For organisations that have relied upon grants and loans to survive, an employee exploiting the lack of oversight to syphon funds for personal use could tip the company into failure. Companies must determine how – or whether – deferred VAT payments and loan repayments can be made. Is the company truly solvent or no more than a ‘zombie’ business operating with a balance sheet propped up by short term government finance?

 

Actionable data

Business resilience and reputation is a priority in this era, and CFOs or FDs may be struggling to establish trust across businesses now operating under a whole new range of pressures, from slimmer margins to a disjointed, remote workforce. There is an obvious need for complete visualisation of financial risks, and accountants play a crucial role in unlocking this data.

The rapid identification of mistakes in government support applications, potential fraud and the analysis of which deferred payments and loan repayments can be made and when – whilst ensuring other risk factors do not jeopardise business stability – is essential to futureproof the business, and accountants can assess data to provide this information in a complete and actionable format to lead smarter company decisions. This is the data insight CFOs and FDs need today.

Traditional financial risk assessment models will not be adequate. At best, problems will be revealed months after the fact. Companies need rapid identification of areas of unexpected activity today. This is where accountants and finance departments using sophisticated machine learning and artificial intelligence techniques can deliver real business value by rapidly assessing financial data and surfacing unexpected activity. Armed with this information, finance teams will know where to focus activities, the questions to ask and the remedial action to take. This information will drive departments and remedial action to ensure business success and growth as the nation gets back to its feet.

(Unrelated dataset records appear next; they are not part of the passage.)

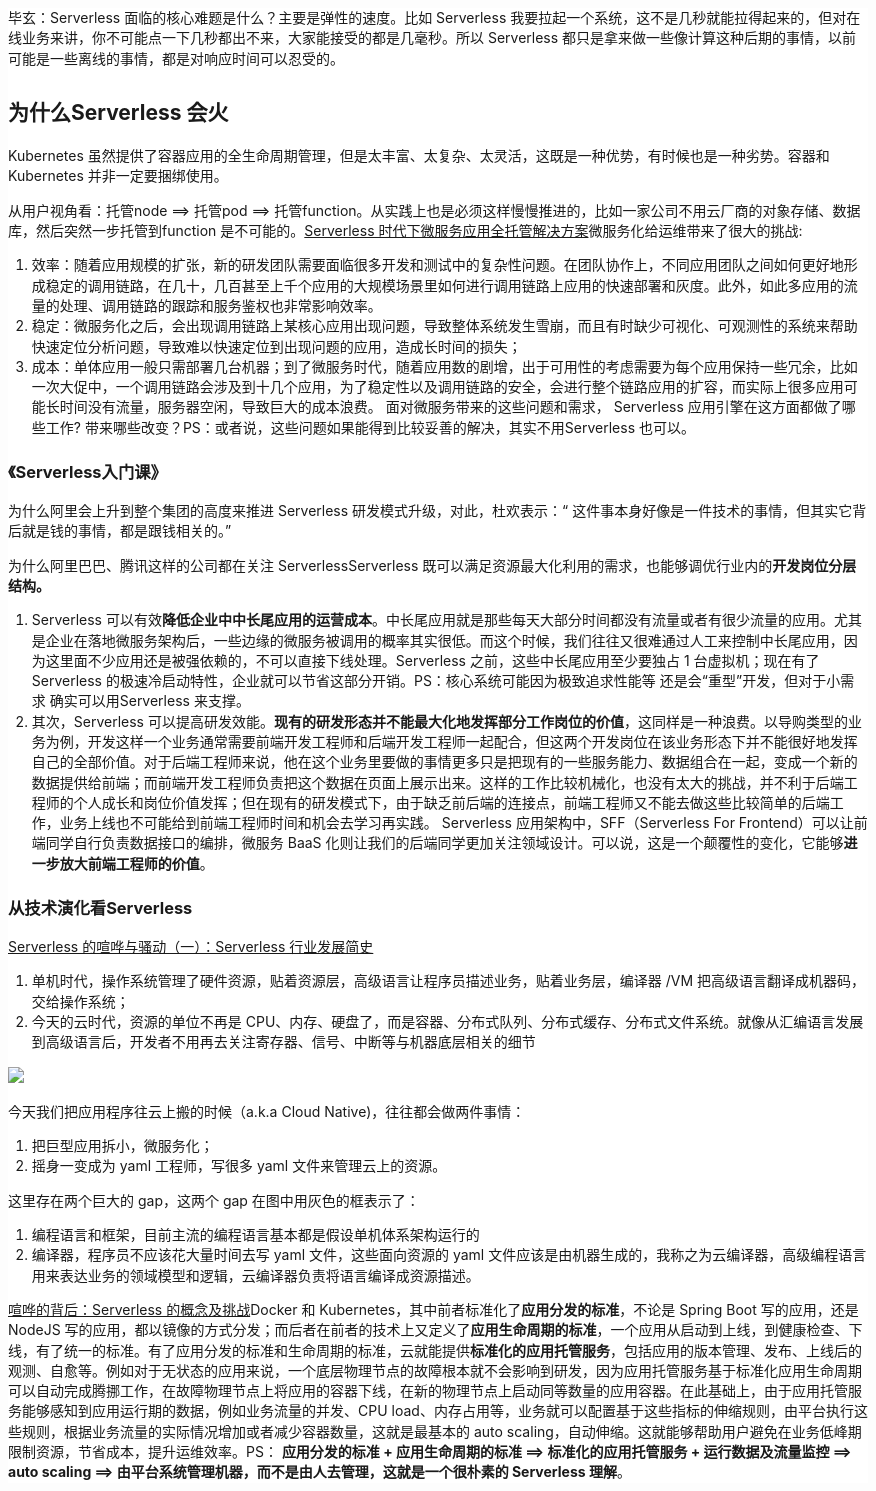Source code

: 毕玄：Serverless 面临的核心难题是什么？主要是弹性的速度。比如 Serverless 我要拉起一个系统，这不是几秒就能拉得起来的，但对在线业务来讲，你不可能点一下几秒都出不来，大家能接受的都是几毫秒。所以 Serverless 都只是拿来做一些像计算这种后期的事情，以前可能是一些离线的事情，都是对响应时间可以忍受的。

## 为什么Serverless 会火

Kubernetes 虽然提供了容器应用的全生命周期管理，但是太丰富、太复杂、太灵活，这既是一种优势，有时候也是一种劣势。容器和 Kubernetes 并非一定要捆绑使用。

从用户视角看：托管node ==> 托管pod ==> 托管function。从实践上也是必须这样慢慢推进的，比如一家公司不用云厂商的对象存储、数据库，然后突然一步托管到function 是不可能的。[Serverless 时代下微服务应用全托管解决方案](https://mp.weixin.qq.com/s/dxNX1pG6n72cclZD1IENmg)微服务化给运维带来了很大的挑战:
1. 效率：随着应用规模的扩张，新的研发团队需要面临很多开发和测试中的复杂性问题。在团队协作上，不同应用团队之间如何更好地形成稳定的调用链路，在几十，几百甚至上千个应用的大规模场景里如何进行调用链路上应用的快速部署和灰度。此外，如此多应用的流量的处理、调用链路的跟踪和服务鉴权也非常影响效率。
2. 稳定：微服务化之后，会出现调用链路上某核心应用出现问题，导致整体系统发生雪崩，而且有时缺少可视化、可观测性的系统来帮助快速定位分析问题，导致难以快速定位到出现问题的应用，造成长时间的损失；
3. 成本：单体应用一般只需部署几台机器；到了微服务时代，随着应用数的剧增，出于可用性的考虑需要为每个应用保持一些冗余，比如一次大促中，一个调用链路会涉及到十几个应用，为了稳定性以及调用链路的安全，会进行整个链路应用的扩容，而实际上很多应用可能长时间没有流量，服务器空闲，导致巨大的成本浪费。 
面对微服务带来的这些问题和需求， Serverless 应用引擎在这方面都做了哪些工作? 带来哪些改变？PS：或者说，这些问题如果能得到比较妥善的解决，其实不用Serverless 也可以。

### 《Serverless入门课》

为什么阿里会上升到整个集团的高度来推进 Serverless 研发模式升级，对此，杜欢表示：“ 这件事本身好像是一件技术的事情，但其实它背后就是钱的事情，都是跟钱相关的。”

为什么阿里巴巴、腾讯这样的公司都在关注 ServerlessServerless 既可以满足资源最大化利用的需求，也能够调优行业内的**开发岗位分层结构。**

1. Serverless 可以有效**降低企业中中长尾应用的运营成本**。中长尾应用就是那些每天大部分时间都没有流量或者有很少流量的应用。尤其是企业在落地微服务架构后，一些边缘的微服务被调用的概率其实很低。而这个时候，我们往往又很难通过人工来控制中长尾应用，因为这里面不少应用还是被强依赖的，不可以直接下线处理。Serverless 之前，这些中长尾应用至少要独占 1 台虚拟机；现在有了 Serverless 的极速冷启动特性，企业就可以节省这部分开销。PS：核心系统可能因为极致追求性能等 还是会“重型”开发，但对于小需求 确实可以用Serverless 来支撑。
2. 其次，Serverless 可以提高研发效能。**现有的研发形态并不能最大化地发挥部分工作岗位的价值**，这同样是一种浪费。以导购类型的业务为例，开发这样一个业务通常需要前端开发工程师和后端开发工程师一起配合，但这两个开发岗位在该业务形态下并不能很好地发挥自己的全部价值。对于后端工程师来说，他在这个业务里要做的事情更多只是把现有的一些服务能力、数据组合在一起，变成一个新的数据提供给前端；而前端开发工程师负责把这个数据在页面上展示出来。这样的工作比较机械化，也没有太大的挑战，并不利于后端工程师的个人成长和岗位价值发挥；但在现有的研发模式下，由于缺乏前后端的连接点，前端工程师又不能去做这些比较简单的后端工作，业务上线也不可能给到前端工程师时间和机会去学习再实践。
Serverless 应用架构中，SFF（Serverless For Frontend）可以让前端同学自行负责数据接口的编排，微服务 BaaS 化则让我们的后端同学更加关注领域设计。可以说，这是一个颠覆性的变化，它能够**进一步放大前端工程师的价值**。

### 从技术演化看Serverless

[Serverless 的喧哗与骚动（一）：Serverless 行业发展简史](https://www.infoq.cn/article/SXv6xredWW03P7NXaJ4m)

1. 单机时代，操作系统管理了硬件资源，贴着资源层，高级语言让程序员描述业务，贴着业务层，编译器 /VM 把高级语言翻译成机器码，交给操作系统；
2. 今天的云时代，资源的单位不再是 CPU、内存、硬盘了，而是容器、分布式队列、分布式缓存、分布式文件系统。就像从汇编语言发展到高级语言后，开发者不用再去关注寄存器、信号、中断等与机器底层相关的细节

![](/public/upload/architecture/machine_vs_cloud.png)

今天我们把应用程序往云上搬的时候（a.k.a Cloud Native)，往往都会做两件事情：

1. 把巨型应用拆小，微服务化；
2. 摇身一变成为 yaml 工程师，写很多 yaml 文件来管理云上的资源。

这里存在两个巨大的 gap，这两个 gap 在图中用灰色的框表示了：

1.  编程语言和框架，目前主流的编程语言基本都是假设单机体系架构运行的
2. 编译器，程序员不应该花大量时间去写 yaml 文件，这些面向资源的 yaml 文件应该是由机器生成的，我称之为云编译器，高级编程语言用来表达业务的领域模型和逻辑，云编译器负责将语言编译成资源描述。

[喧哗的背后：Serverless 的概念及挑战](https://mp.weixin.qq.com/s/vxFRetml4Kx8WkyoSTD1tQ)Docker 和 Kubernetes，其中前者标准化了**应用分发的标准**，不论是 Spring Boot 写的应用，还是 NodeJS 写的应用，都以镜像的方式分发；而后者在前者的技术上又定义了**应用生命周期的标准**，一个应用从启动到上线，到健康检查、下线，有了统一的标准。有了应用分发的标准和生命周期的标准，云就能提供**标准化的应用托管服务**，包括应用的版本管理、发布、上线后的观测、自愈等。例如对于无状态的应用来说，一个底层物理节点的故障根本就不会影响到研发，因为应用托管服务基于标准化应用生命周期可以自动完成腾挪工作，在故障物理节点上将应用的容器下线，在新的物理节点上启动同等数量的应用容器。在此基础上，由于应用托管服务能够感知到应用运行期的数据，例如业务流量的并发、CPU load、内存占用等，业务就可以配置基于这些指标的伸缩规则，由平台执行这些规则，根据业务流量的实际情况增加或者减少容器数量，这就是最基本的 auto scaling，自动伸缩。这就能够帮助用户避免在业务低峰期限制资源，节省成本，提升运维效率。PS： **应用分发的标准 + 应用生命周期的标准 ==> 标准化的应用托管服务 + 运行数据及流量监控 ==> auto scaling ==> 由平台系统管理机器，而不是由人去管理，这就是一个很朴素的 Serverless 理解**。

In short, accountants and finance professionals can provide the answers businesses need today, whilst helping managers to plan for the future effectively, despite the changes in policies and protocols as the pandemic continues to throw curveballs. An audit can quickly identify problems including but not limited to, cash flow, fraud, misuse of grants, loan repayment issues – all whilst offering the guidance and steps to safeguard the business to promote resilience and protect the solvency and reputation.